*** Opening MATERIAL FOR THIS TASK ***
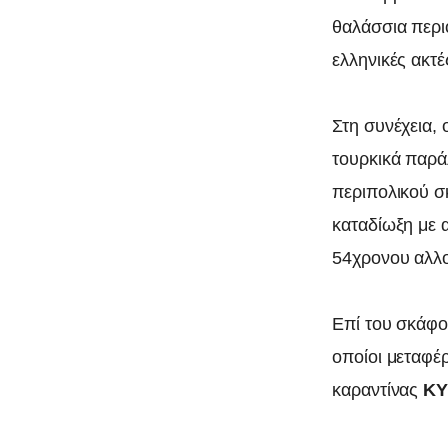
θαλάσσια περιο
ελληνικές ακτέ
Στη συνέχεια,
τουρκικά παρά
περιπολικού σ
0
καταδίωξη με 
54χρονου αλλο
Επί του σκάφο
οποίοι μεταφέ
καραντίνας
ΚΥ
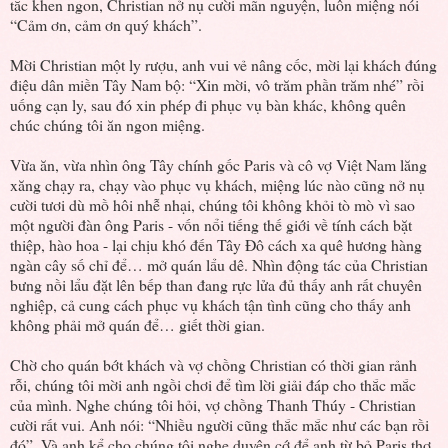
tắc khen ngon, Christian nở nụ cười mãn nguyện, luôn miệng nói
“Cảm ơn, cảm ơn quý khách”.
Mời Christian một ly rượu, anh vui vẻ nâng cốc, mời lại khách đúng
điệu dân miền Tây Nam bộ: “Xin mời, vô trăm phần trăm nhé” rồi
uống cạn ly, sau đó xin phép đi phục vụ bàn khác, không quên
chúc chúng tôi ăn ngon miệng.
Vừa ăn, vừa nhìn ông Tây chính gốc Paris và cô vợ Việt Nam lăng
xăng chạy ra, chạy vào phục vụ khách, miệng lúc nào cũng nở nụ
cười tươi dù mồ hôi nhễ nhại, chúng tôi không khỏi tò mò vì sao
một người đàn ông Paris - vốn nổi tiếng thế giới về tính cách bặt
thiệp, hào hoa - lại chịu khó đến Tây Đô cách xa quê hương hàng
ngàn cây số chỉ để… mở quán lẩu dê. Nhìn động tác của Christian
bưng nồi lẩu đặt lên bếp than đang rực lửa đủ thấy anh rất chuyên
nghiệp, cả cung cách phục vụ khách tận tình cũng cho thấy anh
không phải mở quán để… giết thời gian.
Chờ cho quán bớt khách và vợ chồng Christian có thời gian rảnh
rỗi, chúng tôi mời anh ngồi chơi để tìm lời giải đáp cho thắc mắc
của mình. Nghe chúng tôi hỏi, vợ chồng Thanh Thúy - Christian
cười rất vui. Anh nói: “Nhiều người cũng thắc mắc như các bạn rồi
đó”. Và anh kể cho chúng tôi nghe duyên cớ để anh từ bỏ Paris thơ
*** Closing MATERIAL FOR THIS TASK ***
- WHAT IS REQUIRED: Each line above starting at the one holding "καταδίωξη με" and ending at the one holding "xăng chạy ra, chạy" should be set down exactly as it stands, both ends included, with no pictures.

- TASK RESPONSE:
καταδίωξη με 
54χρονου αλλο
Επί του σκάφο
οποίοι μεταφέ
καραντίνας
ΚΥ
tắc khen ngon, Christian nở nụ cười mãn nguyện, luôn miệng nói
“Cảm ơn, cảm ơn quý khách”.
Mời Christian một ly rượu, anh vui vẻ nâng cốc, mời lại khách đúng
điệu dân miền Tây Nam bộ: “Xin mời, vô trăm phần trăm nhé” rồi
uống cạn ly, sau đó xin phép đi phục vụ bàn khác, không quên
chúc chúng tôi ăn ngon miệng.
Vừa ăn, vừa nhìn ông Tây chính gốc Paris và cô vợ Việt Nam lăng
xăng chạy ra, chạy vào phục vụ khách, miệng lúc nào cũng nở nụ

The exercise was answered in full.